The Borderlands

Second Sight

The BorderlandsFolk horror wasn’t much of a deal when The Borderlands (AKA Final Prayer in some territories) first came out. It had rather fallen to the wayside, The Wicker Man the only one of the loose conglomeration of films that spawned the tag that still received mainstream attention.

As we have seen, folk horror has re-emerged in the past decade in a colossal way, to the extent that it has started to teeter into being a marketing tag rather than anything else. It’s a Spotify playlist, an aesthetic to be sold. You get the feeling where once studios would have demanded more decapitations and scenes in strip clubs, they are now pushing directors towards sinister woodlands and pagan sigils.

Well-regarded but under-seen on initial release a decade ago, The Borderlands has become something of a beloved cult favourite, one that along with Ben Wheatley’s early work was key with reviving folk at the centre of horror culture. On its tenth anniversary, this Second Sight re-release gives an opportunity to re-examine the film, and to find it even stronger than the first time round, standing head and shoulders above many of the films that have followed in its footsteps, whilst remaining kind of inimitable, a totally singular concoction.

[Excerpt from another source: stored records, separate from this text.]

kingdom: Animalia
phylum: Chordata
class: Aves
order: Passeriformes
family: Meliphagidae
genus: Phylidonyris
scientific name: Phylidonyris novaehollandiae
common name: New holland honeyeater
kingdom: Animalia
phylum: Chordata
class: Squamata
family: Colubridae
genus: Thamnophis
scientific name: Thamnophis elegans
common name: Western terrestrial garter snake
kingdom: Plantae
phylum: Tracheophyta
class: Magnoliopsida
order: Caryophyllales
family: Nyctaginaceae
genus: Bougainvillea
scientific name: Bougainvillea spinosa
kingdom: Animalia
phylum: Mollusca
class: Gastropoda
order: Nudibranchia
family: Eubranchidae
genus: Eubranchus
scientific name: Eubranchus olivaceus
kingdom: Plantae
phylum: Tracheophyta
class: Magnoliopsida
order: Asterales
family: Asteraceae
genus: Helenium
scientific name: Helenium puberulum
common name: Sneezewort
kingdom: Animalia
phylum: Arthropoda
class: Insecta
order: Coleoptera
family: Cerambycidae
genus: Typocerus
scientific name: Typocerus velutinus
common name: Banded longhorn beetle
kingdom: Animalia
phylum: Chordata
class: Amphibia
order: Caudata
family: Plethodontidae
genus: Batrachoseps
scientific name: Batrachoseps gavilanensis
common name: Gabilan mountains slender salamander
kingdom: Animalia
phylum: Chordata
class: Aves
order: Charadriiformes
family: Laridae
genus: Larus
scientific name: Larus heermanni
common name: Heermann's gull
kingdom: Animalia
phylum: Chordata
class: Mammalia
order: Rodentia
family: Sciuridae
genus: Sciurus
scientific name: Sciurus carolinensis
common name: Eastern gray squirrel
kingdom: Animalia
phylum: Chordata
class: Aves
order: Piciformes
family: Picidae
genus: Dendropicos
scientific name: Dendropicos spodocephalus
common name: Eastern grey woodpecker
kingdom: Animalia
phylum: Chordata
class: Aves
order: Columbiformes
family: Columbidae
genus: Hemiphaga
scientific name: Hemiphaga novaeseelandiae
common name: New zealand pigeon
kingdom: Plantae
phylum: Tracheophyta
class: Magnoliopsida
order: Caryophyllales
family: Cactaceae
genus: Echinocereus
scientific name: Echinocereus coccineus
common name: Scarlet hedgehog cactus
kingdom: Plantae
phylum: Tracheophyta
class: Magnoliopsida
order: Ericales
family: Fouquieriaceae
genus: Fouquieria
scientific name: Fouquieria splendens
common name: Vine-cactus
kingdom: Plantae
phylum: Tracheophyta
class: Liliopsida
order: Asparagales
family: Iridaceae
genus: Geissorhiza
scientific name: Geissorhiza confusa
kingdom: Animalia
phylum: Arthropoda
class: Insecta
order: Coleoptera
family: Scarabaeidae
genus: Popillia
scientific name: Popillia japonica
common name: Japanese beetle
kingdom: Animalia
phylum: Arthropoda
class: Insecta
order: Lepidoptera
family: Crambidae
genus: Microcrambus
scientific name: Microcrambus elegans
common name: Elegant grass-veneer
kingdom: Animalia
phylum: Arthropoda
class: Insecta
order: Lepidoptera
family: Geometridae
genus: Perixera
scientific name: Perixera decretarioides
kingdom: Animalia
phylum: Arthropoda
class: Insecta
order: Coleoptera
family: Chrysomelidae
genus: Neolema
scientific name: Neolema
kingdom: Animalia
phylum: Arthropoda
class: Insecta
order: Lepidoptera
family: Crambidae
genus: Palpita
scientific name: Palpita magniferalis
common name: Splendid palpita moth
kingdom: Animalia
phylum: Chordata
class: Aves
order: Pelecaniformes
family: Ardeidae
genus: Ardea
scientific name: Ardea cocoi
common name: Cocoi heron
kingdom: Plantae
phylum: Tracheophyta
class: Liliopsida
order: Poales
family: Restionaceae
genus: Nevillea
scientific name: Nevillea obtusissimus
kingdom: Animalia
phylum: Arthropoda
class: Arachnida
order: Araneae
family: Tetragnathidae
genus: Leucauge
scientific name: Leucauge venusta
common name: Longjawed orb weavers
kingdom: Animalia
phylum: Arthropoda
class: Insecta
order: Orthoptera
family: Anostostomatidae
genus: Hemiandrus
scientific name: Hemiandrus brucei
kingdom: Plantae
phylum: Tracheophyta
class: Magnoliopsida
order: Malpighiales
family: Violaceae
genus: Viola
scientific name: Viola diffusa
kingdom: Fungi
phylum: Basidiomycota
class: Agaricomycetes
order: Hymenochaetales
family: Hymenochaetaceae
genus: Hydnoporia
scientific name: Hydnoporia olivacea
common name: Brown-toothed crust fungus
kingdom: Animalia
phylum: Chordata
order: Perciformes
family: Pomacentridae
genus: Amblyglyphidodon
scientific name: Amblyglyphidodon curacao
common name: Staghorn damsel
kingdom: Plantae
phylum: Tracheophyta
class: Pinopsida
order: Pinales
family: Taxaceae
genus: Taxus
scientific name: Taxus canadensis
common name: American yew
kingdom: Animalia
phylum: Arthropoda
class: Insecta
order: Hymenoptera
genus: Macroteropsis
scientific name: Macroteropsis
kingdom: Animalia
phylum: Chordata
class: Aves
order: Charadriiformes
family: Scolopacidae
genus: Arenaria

Coming into a Devon church that has seen better days, we have world-weary sceptic Brother Deacon (Gordon Kennedy); gobshite techie Gray (Robin Hill) and the stiff Father Mark (Aidan McArdle), sent by the Vatican to investigate a potential miracle at the recently re-opened chapel. What begins to transpire threatens everyone involved pre-existing beliefs, blurring the boundaries of science, religion and something far stranger than both.

The Borderlands screen grab

The film was released into a landscape drowning in found footage films, and one in which fanboy culture seemed to swallow great swathes of independent horror whole. But rather than following the adolescent wanking-fantasists who tried to patch over their lack of imagination by bunging in a couple of Lucio Fulci references, it’s made with real love for the genre by someone who understands the rules and knows how to subvert expectations. It gets that not over-explaining things is the route to the eerie, that perfect foley work is as essential as anything else, and that believing in the characters is the the ultimate route to fear.

It’s these characters that make the film. The chemistry between Hill’s knockabout Gray and the curmudgeonly Deacon is tight as anything, a totally believable mixture of irritation and begrudging warmth, no doubt helped by the dialogue’s loose improvisatory feel. It’s all the more remarkable given Hill is ultimately an editor by trade, and has only acted sparingly (notably in Wheatley’s debut Down Terrace). This relationship is explored further in the interviews that accompany the film and shines and interesting light on the process that built this chemistry, as well as the film’s often ramshackle low-budget production.

It remains a shame that writer / director Elliot Goldner is yet to make another film, because on display is a film-maker with real talent with a rarely seen ability to fuse genuinely unsettling atmospheres with characters that feel completely human, a skill particularly uncommon on a debut production. The Borderlands is a film that ought not get left behind, and deserves to stand as one of the best British chillers of its era.